___ INFORMATION GIVEN ___

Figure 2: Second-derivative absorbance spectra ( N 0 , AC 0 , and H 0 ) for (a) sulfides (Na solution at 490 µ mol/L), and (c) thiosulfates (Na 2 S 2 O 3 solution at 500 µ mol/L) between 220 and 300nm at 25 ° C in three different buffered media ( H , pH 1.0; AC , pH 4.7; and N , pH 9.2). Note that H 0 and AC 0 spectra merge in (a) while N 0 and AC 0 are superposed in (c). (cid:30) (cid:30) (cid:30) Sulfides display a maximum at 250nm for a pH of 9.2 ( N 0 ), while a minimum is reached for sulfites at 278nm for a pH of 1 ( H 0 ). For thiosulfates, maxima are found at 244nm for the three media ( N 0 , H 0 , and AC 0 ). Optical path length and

___
___ INFORMATION GIVEN ___

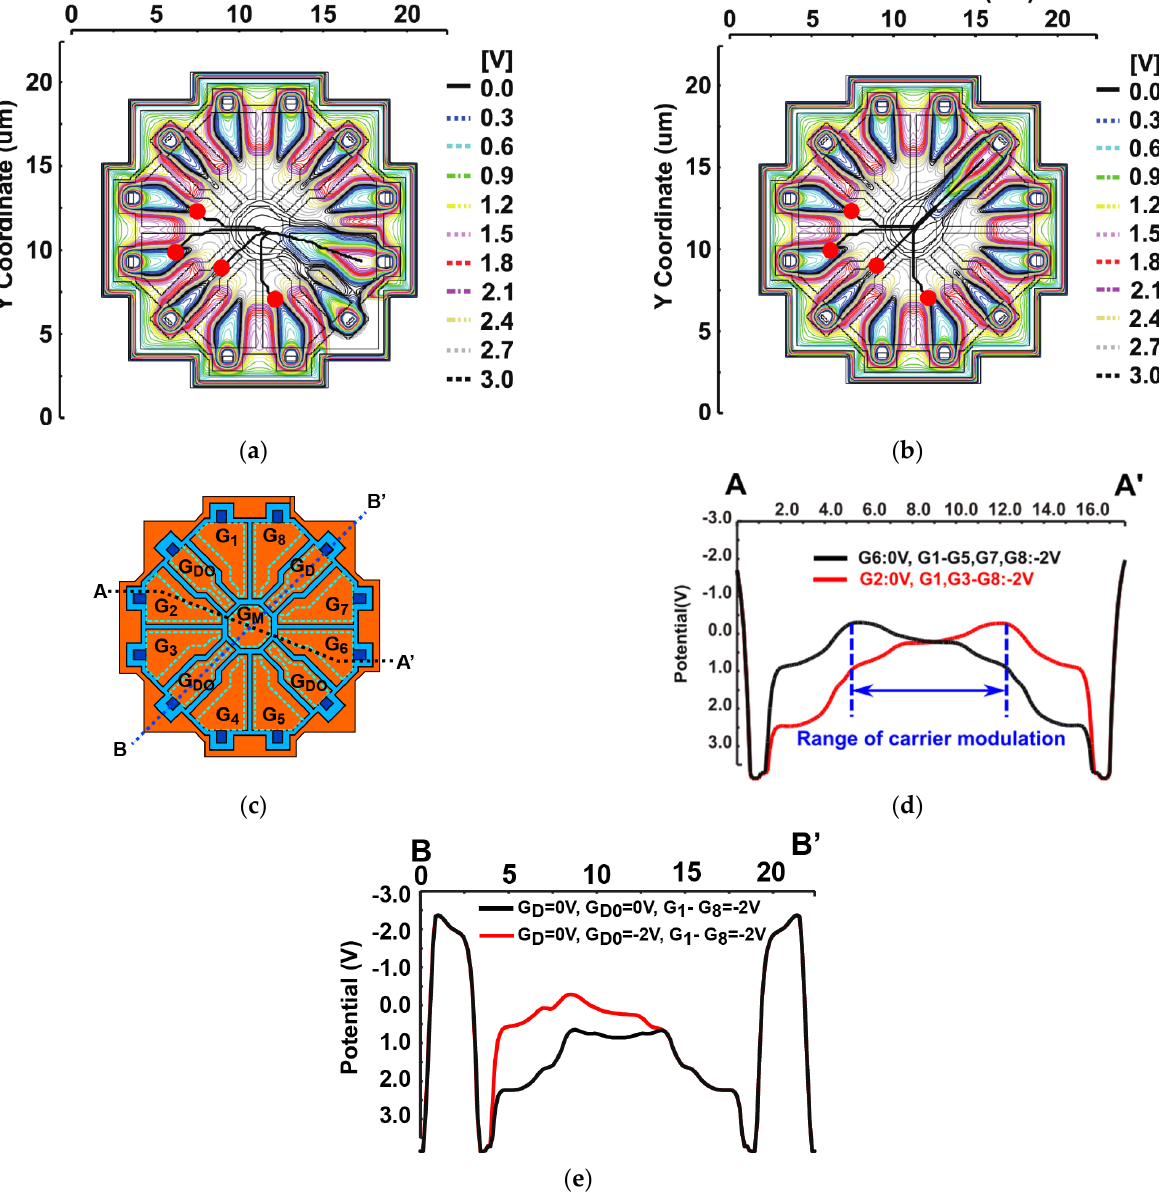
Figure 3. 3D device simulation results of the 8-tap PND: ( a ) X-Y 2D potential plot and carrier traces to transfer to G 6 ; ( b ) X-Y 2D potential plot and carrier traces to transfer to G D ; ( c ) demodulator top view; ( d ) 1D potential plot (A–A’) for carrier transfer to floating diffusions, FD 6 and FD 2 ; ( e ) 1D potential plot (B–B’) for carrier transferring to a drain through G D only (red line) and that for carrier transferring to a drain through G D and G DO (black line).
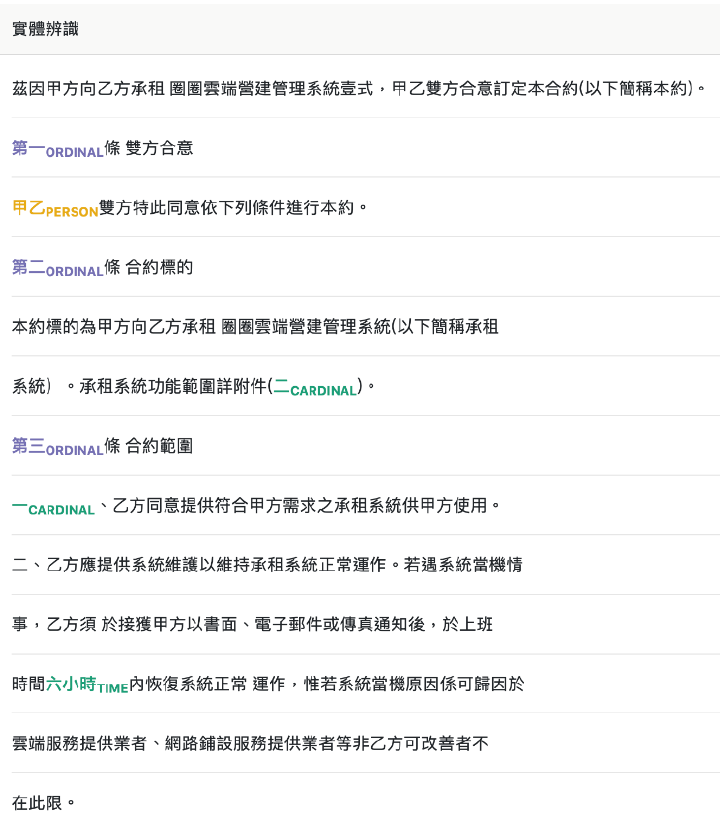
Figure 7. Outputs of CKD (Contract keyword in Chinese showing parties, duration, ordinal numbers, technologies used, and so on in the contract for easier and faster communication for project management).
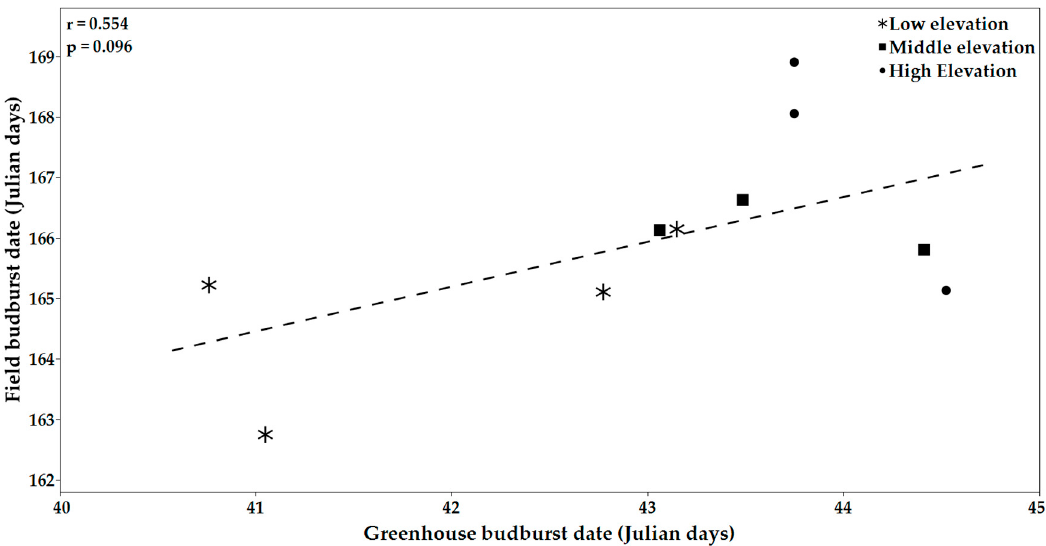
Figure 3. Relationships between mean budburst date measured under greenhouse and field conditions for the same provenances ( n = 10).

___
___ INFORMATION GIVEN ___

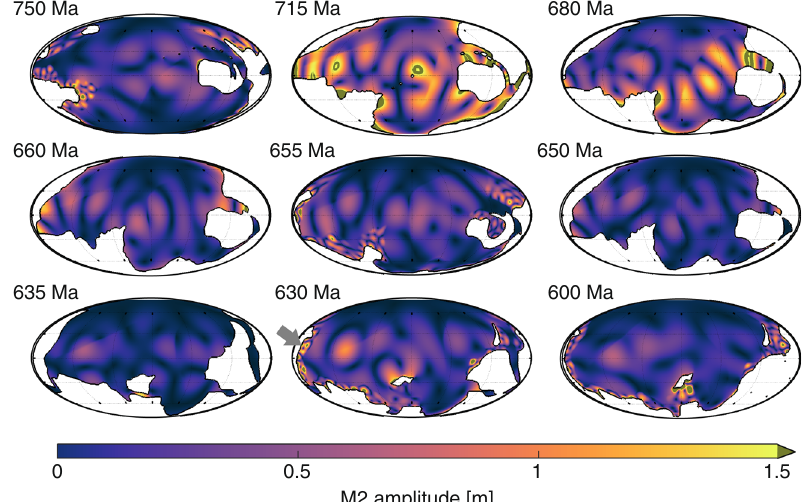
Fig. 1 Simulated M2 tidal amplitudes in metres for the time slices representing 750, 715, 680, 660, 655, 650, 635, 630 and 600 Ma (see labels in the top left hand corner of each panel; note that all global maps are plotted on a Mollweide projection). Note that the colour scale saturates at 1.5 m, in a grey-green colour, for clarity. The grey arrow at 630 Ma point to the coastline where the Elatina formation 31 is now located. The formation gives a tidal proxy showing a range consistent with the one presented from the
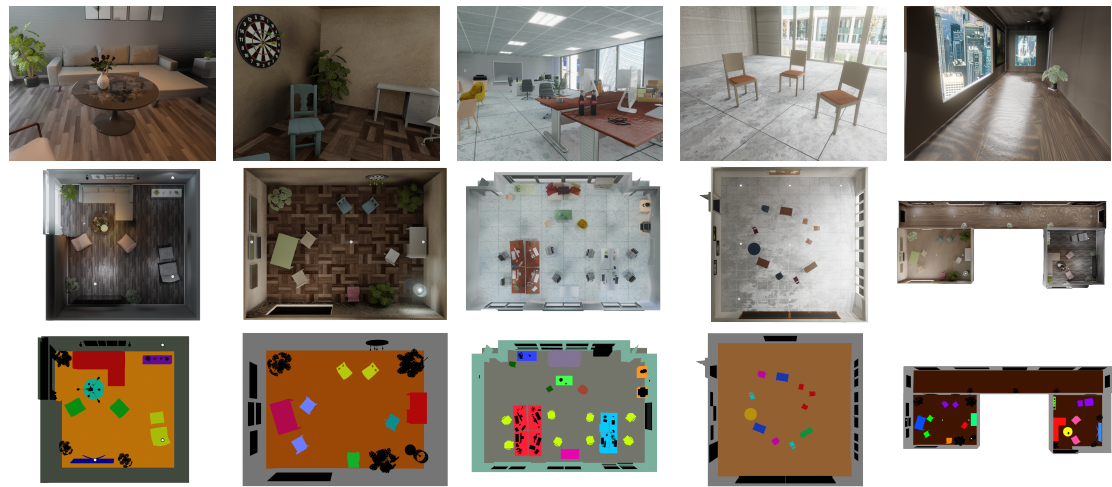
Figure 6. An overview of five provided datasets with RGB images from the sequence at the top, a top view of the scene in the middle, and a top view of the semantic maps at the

___

Return word for word the lines of the listing above, starting at the line with "Figure 7. Outputs" and ending at the line with "Figure 3. Relationships", both included. Pictures do not belong in the copy.

Figure 7. Outputs of CKD (Contract keyword in Chinese showing parties, duration, ordinal numbers, technologies used, and so on in the contract for easier and faster communication for project management).
Figure 3. Relationships between mean budburst date measured under greenhouse and field conditions for the same provenances ( n = 10).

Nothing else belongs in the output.